Sebelius did ask the Kansas Corporation Commission (the state agency that regulates public utilities) to study the economics of adding wind to the Kansas power grid. That research assessed the real price of dirtier coal-fired power by adding the health costs to Kansans and the impact on the state's environment.

In correspondence with the Pitch, Corcoran initially suggested that the research had been completed. But when asked for a copy, the press secretary said the study was still "in the final edit stage." Information in the study could factor into the debate about Sunflower's expansion; Corcoran now says it will be released "in the near future."

Meanwhile, thanks to Sebelius, Kansas is starting to tap into its lucrative wind resources. In May, the governor and Kansas energy executives held a press conference to announce an agreement in which the six utilities vowed that wind would supply 10 percent of the state's power by 2010. The governor's office estimates that the current slate of new wind projects will put Kansas at 11 percent by the end of the decade.

But that impressive statistic doesn't factor in 1,400 megawatts of new coal power, which would overshadow the projected 1,100 megawatts of new, clean power from wind.

In fact, Griffith says, all of the governor's green initiatives would be overshadowed — or directly undermined — by the new plants at Holcomb.

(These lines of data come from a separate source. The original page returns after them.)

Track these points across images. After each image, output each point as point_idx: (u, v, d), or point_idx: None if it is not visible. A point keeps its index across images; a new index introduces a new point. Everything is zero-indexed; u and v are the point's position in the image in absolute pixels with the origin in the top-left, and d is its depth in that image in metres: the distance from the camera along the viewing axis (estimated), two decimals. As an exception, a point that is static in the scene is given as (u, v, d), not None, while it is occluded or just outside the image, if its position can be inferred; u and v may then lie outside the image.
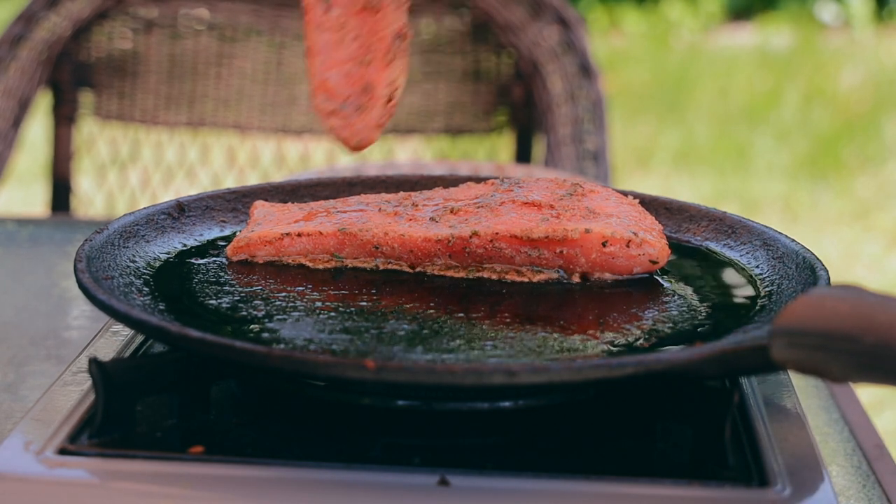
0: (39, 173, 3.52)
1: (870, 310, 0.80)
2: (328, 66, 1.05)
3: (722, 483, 0.84)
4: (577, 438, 0.91)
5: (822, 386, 1.25)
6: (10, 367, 1.23)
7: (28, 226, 1.72)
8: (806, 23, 7.02)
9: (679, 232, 1.19)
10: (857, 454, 1.13)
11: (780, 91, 5.94)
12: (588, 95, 2.23)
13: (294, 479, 0.83)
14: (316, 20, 1.05)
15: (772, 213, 4.60)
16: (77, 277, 0.98)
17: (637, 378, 0.86)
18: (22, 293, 1.45)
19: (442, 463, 0.85)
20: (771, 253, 1.11)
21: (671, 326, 0.99)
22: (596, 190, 1.15)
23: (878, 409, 3.11)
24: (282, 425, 0.92)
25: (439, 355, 0.91)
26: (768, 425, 0.91)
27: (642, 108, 5.71)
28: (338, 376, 0.86)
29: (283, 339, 0.95)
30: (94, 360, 0.88)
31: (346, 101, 1.05)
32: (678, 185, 4.87)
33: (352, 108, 1.05)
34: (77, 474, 0.84)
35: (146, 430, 0.90)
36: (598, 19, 7.03)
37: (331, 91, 1.05)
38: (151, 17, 2.31)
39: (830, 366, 0.81)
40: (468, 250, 1.07)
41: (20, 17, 2.26)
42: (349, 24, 1.04)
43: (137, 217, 1.12)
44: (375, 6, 1.04)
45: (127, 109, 2.33)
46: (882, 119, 5.55)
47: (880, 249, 4.34)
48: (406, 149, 2.54)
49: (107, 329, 1.04)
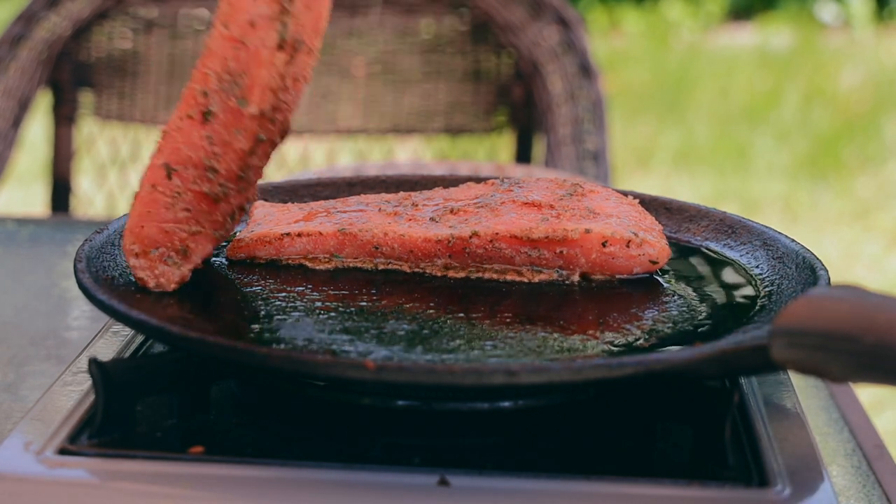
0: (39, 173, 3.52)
1: (870, 310, 0.80)
2: (149, 220, 1.00)
3: (722, 483, 0.84)
4: (577, 438, 0.91)
5: (822, 386, 1.25)
6: (10, 367, 1.23)
7: (28, 226, 1.72)
8: (806, 23, 7.02)
9: (679, 232, 1.19)
10: (857, 454, 1.13)
11: (780, 91, 5.94)
12: (588, 95, 2.23)
13: (294, 479, 0.83)
14: (153, 178, 0.99)
15: (772, 213, 4.60)
16: (77, 277, 0.98)
17: (637, 378, 0.86)
18: (22, 293, 1.45)
19: (442, 463, 0.85)
20: (771, 253, 1.11)
21: (671, 326, 0.99)
22: (596, 190, 1.15)
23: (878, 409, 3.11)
24: (282, 425, 0.92)
25: (439, 355, 0.91)
26: (768, 425, 0.91)
27: (642, 108, 5.72)
28: (338, 376, 0.86)
29: (283, 339, 0.95)
30: (94, 360, 0.88)
31: (156, 249, 1.01)
32: (678, 185, 4.87)
33: (160, 257, 1.01)
34: (77, 474, 0.84)
35: (146, 430, 0.90)
36: (598, 19, 7.03)
37: (144, 241, 1.00)
38: (151, 17, 2.31)
39: (830, 366, 0.81)
40: (468, 250, 1.07)
41: (20, 17, 2.26)
42: (185, 197, 1.00)
43: (137, 217, 1.12)
44: (218, 197, 1.00)
45: (127, 109, 2.33)
46: (882, 119, 5.55)
47: (880, 249, 4.34)
48: (406, 149, 2.54)
49: (107, 329, 1.04)
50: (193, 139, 0.98)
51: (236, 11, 0.97)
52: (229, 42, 0.97)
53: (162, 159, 0.99)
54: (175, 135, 0.99)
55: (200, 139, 0.98)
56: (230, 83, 0.97)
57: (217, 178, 0.99)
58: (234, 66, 0.97)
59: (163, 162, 0.99)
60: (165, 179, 0.99)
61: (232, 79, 0.97)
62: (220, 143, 0.99)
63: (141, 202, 1.00)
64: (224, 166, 0.99)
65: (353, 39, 2.31)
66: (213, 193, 1.00)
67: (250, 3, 0.96)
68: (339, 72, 2.33)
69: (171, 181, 0.99)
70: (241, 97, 0.97)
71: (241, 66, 0.97)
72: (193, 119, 0.98)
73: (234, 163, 0.99)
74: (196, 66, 0.99)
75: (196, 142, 0.98)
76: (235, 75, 0.97)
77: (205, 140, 0.98)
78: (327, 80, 2.33)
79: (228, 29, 0.97)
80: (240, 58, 0.97)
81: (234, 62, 0.97)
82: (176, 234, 1.00)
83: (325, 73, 2.33)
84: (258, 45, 0.96)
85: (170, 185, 0.99)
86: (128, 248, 1.01)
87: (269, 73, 0.97)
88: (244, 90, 0.97)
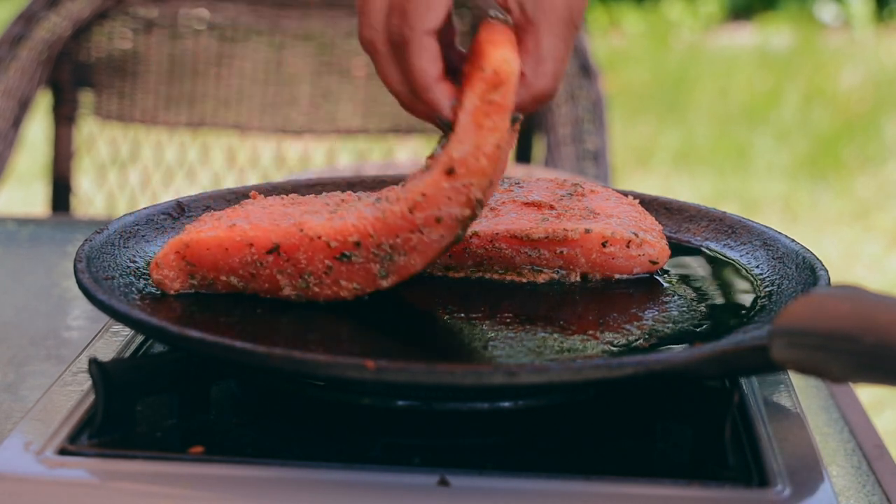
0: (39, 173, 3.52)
1: (870, 310, 0.80)
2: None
3: (722, 483, 0.84)
4: (577, 438, 0.91)
5: (822, 386, 1.25)
6: (10, 367, 1.23)
7: (28, 226, 1.72)
8: (806, 23, 7.02)
9: (679, 232, 1.19)
10: (857, 454, 1.13)
11: (780, 91, 5.94)
12: (588, 95, 2.23)
13: (294, 479, 0.83)
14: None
15: (772, 213, 4.60)
16: (77, 277, 0.98)
17: (637, 378, 0.86)
18: (22, 293, 1.45)
19: (442, 463, 0.85)
20: (771, 253, 1.11)
21: (671, 326, 0.99)
22: (596, 190, 1.15)
23: (878, 409, 3.11)
24: (282, 425, 0.92)
25: (439, 355, 0.91)
26: (768, 425, 0.91)
27: (642, 108, 5.71)
28: (338, 376, 0.86)
29: (282, 338, 0.95)
30: (94, 360, 0.88)
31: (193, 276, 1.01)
32: (678, 185, 4.87)
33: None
34: (77, 474, 0.84)
35: (146, 430, 0.90)
36: (598, 19, 7.03)
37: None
38: (151, 17, 2.31)
39: (830, 366, 0.81)
40: (468, 250, 1.07)
41: (20, 17, 2.26)
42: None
43: (137, 217, 1.12)
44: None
45: (127, 109, 2.33)
46: (882, 119, 5.55)
47: (880, 249, 4.34)
48: (406, 149, 2.54)
49: (107, 329, 1.04)
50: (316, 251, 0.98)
51: (429, 203, 0.96)
52: (407, 224, 0.96)
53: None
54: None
55: (322, 259, 0.98)
56: (386, 255, 0.97)
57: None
58: (400, 245, 0.97)
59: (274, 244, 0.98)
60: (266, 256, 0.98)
61: (390, 254, 0.97)
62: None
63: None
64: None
65: (353, 39, 2.31)
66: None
67: (444, 201, 0.95)
68: (340, 72, 2.33)
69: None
70: (387, 271, 0.98)
71: (407, 249, 0.97)
72: (332, 250, 0.98)
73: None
74: (361, 216, 0.98)
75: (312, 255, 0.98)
76: (396, 251, 0.97)
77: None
78: (327, 80, 2.33)
79: (413, 214, 0.96)
80: (411, 242, 0.97)
81: (403, 243, 0.97)
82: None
83: (325, 73, 2.33)
84: (435, 240, 0.97)
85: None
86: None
87: (425, 262, 0.98)
88: (394, 265, 0.98)
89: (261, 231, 0.99)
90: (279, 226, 0.99)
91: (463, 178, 0.94)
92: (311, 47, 2.33)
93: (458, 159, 0.94)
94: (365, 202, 1.00)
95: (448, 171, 0.94)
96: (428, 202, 0.95)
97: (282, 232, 0.99)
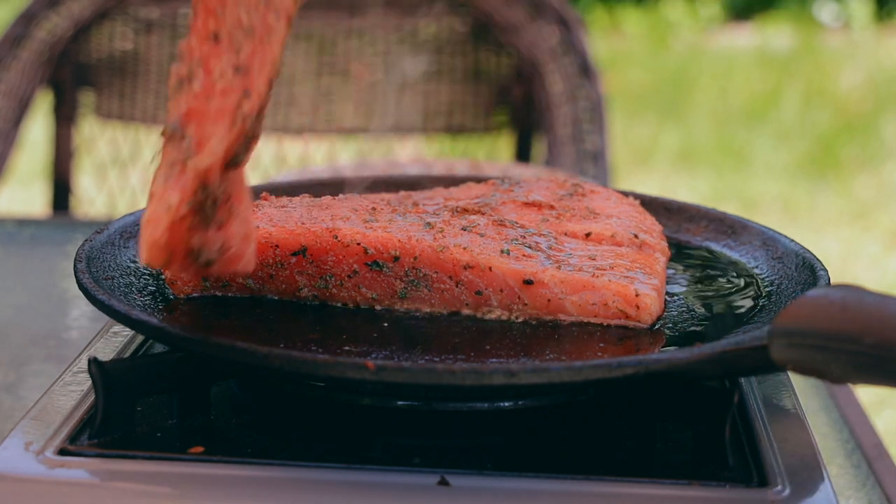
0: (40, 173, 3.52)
1: (870, 310, 0.80)
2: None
3: (722, 483, 0.84)
4: (577, 438, 0.91)
5: (822, 386, 1.25)
6: (10, 367, 1.23)
7: (28, 226, 1.72)
8: (806, 23, 7.02)
9: (679, 232, 1.19)
10: (856, 454, 1.13)
11: (780, 91, 5.94)
12: (588, 95, 2.23)
13: (294, 479, 0.83)
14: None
15: (771, 213, 4.60)
16: (77, 277, 0.98)
17: (637, 378, 0.86)
18: (22, 293, 1.46)
19: (442, 463, 0.85)
20: (771, 253, 1.11)
21: (671, 326, 0.99)
22: (596, 190, 1.15)
23: (878, 409, 3.11)
24: (282, 425, 0.92)
25: (439, 356, 0.91)
26: (768, 425, 0.91)
27: (642, 108, 5.72)
28: (338, 376, 0.86)
29: (283, 338, 0.95)
30: (93, 360, 0.88)
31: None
32: (678, 185, 4.87)
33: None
34: (77, 474, 0.84)
35: (146, 430, 0.90)
36: (598, 19, 7.03)
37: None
38: (152, 17, 2.31)
39: (830, 366, 0.81)
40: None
41: (21, 18, 2.26)
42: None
43: (138, 217, 1.12)
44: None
45: (127, 109, 2.33)
46: (882, 119, 5.55)
47: (880, 249, 4.34)
48: (406, 149, 2.54)
49: (107, 329, 1.04)
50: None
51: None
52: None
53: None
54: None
55: (352, 264, 0.99)
56: (415, 280, 1.00)
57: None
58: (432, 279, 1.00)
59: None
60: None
61: (418, 280, 1.00)
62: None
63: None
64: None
65: (353, 39, 2.31)
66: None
67: None
68: (340, 72, 2.33)
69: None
70: (406, 293, 1.00)
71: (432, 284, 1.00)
72: (367, 256, 0.99)
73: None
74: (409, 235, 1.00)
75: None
76: (424, 282, 1.00)
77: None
78: (328, 80, 2.33)
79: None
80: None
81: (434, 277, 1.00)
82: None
83: (326, 73, 2.33)
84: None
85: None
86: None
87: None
88: (416, 293, 1.00)
89: (287, 233, 1.00)
90: (308, 229, 1.00)
91: None
92: (311, 47, 2.33)
93: None
94: (411, 221, 1.02)
95: None
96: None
97: (311, 235, 1.00)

With a life expectancy of more than 50 years, the new plants would also make some of the state's environmental efforts more difficult. For instance, this summer, Kansas signed on to the Climate Registry, in which officials from more than three dozen states hope to establish a system to track global-warming pollution, then work with states to reduce their greenhouse gases. But with Kansas poised to add another 10 million tons of carbon dioxide to the atmosphere each year, finding ways to cut greenhouse gases would be hard.